(Passage to read):
....

And thus began a global move of strategic resources back to the internal network. So significant has been this movement that it even has a name: data repatriation.

“Data repatriation is a trend whereby businesses are transferring workloads and data from the public cloud to their own data centres or private clouds,” says President Ntuli, managing director for HPE South Africa. HPE, the enterprise services spin-off from Hewlett-Packard, provides both cloud-based platforms and on-premise storage solutions, giving it a clear view of data movement between the two.

“While there is no doubt cloud technology has accelerated innovation and agility, it is not a one-size-fits-all solution for all the organisation’s workloads,” says Ntuli. “In fact, the challenge with a cloud-first policy is that it places too much focus on where the data and workloads should be housed, when really the focus should be on what the business wants to achieve.”

The result: most organisations using the public cloud are spending far more than necessary.

“This has become such a problem that we now see numerous South African businesses shifting some workloads from the public cloud back on premises as they realise the benefits of the cloud may not be as clear cut as they once thought. Particularly where cost savings are concerned.”

Ultimately, it comes down to the traditional basics of technology investment: price and performance.

Research by US analyst firm Constellation has found that moving the right workloads to private cloud can deliver cost savings of up to 50% and can enable as far as 65% higher workload performance. The message is hitting home.

“We are seeing many South African businesses moving some workloads from the public cloud to on-premises, as they rethink the advantages of the cloud. In my opinion, cloud repatriation will continue to be one of the most important IT trends for South African businesses in 2024, as we see business leaders in industries such as financial services, mining and manufacturing currently considering repatriation.

“It may well be time for businesses to give up the thinking that a cloud-first approach is the quickest way to a more efficient and profitable operation. The reality is most organisations are already hybrid, whether by mistake or by design. But by opting for a more conscious approach to hybrid cloud, they can still realise the promise of the benefits that drew them to the cloud in the first place.”

The benefits of shifting to a “hybrid by design” model, he says, are extensive:  from cost optimisation to improved efficiency, agility and security.

“It opens the door to a hybrid edge-to-cloud architecture, where data is not confined to a data centre at all but generated and processed at the edge, and thereafter stored in the cloud. This is critical because it means businesses then have the architecture needed to leverage their data as a strategic asset.”

....

(Provided data):
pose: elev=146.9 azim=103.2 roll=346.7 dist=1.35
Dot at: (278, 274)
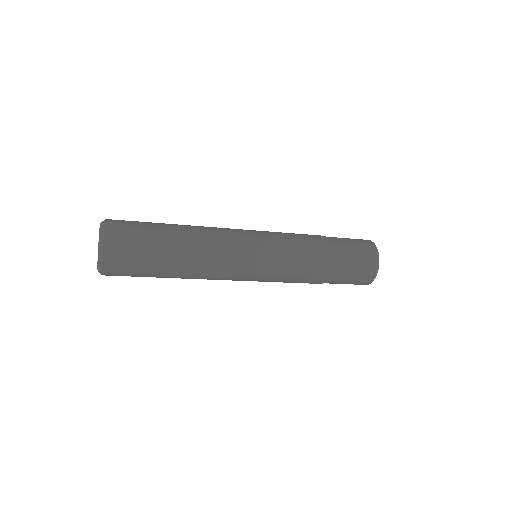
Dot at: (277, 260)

....

(Directions for this task):
Write out the stretch of the data repatriation article from "And thus began a global" through "between the two.", swapping "public cloud" for "third-party cloud". The lines above have nothing to do with what follows.

(Result):
And thus began a global move of strategic resources back to the internal network. So significant has been this movement that it even has a name: data repatriation.

“Data repatriation is a trend whereby businesses are transferring workloads and data from the third-party cloud to their own data centres or private clouds,” says President Ntuli, managing director for HPE South Africa. HPE, the enterprise services spin-off from Hewlett-Packard, provides both cloud-based platforms and on-premise storage solutions, giving it a clear view of data movement between the two.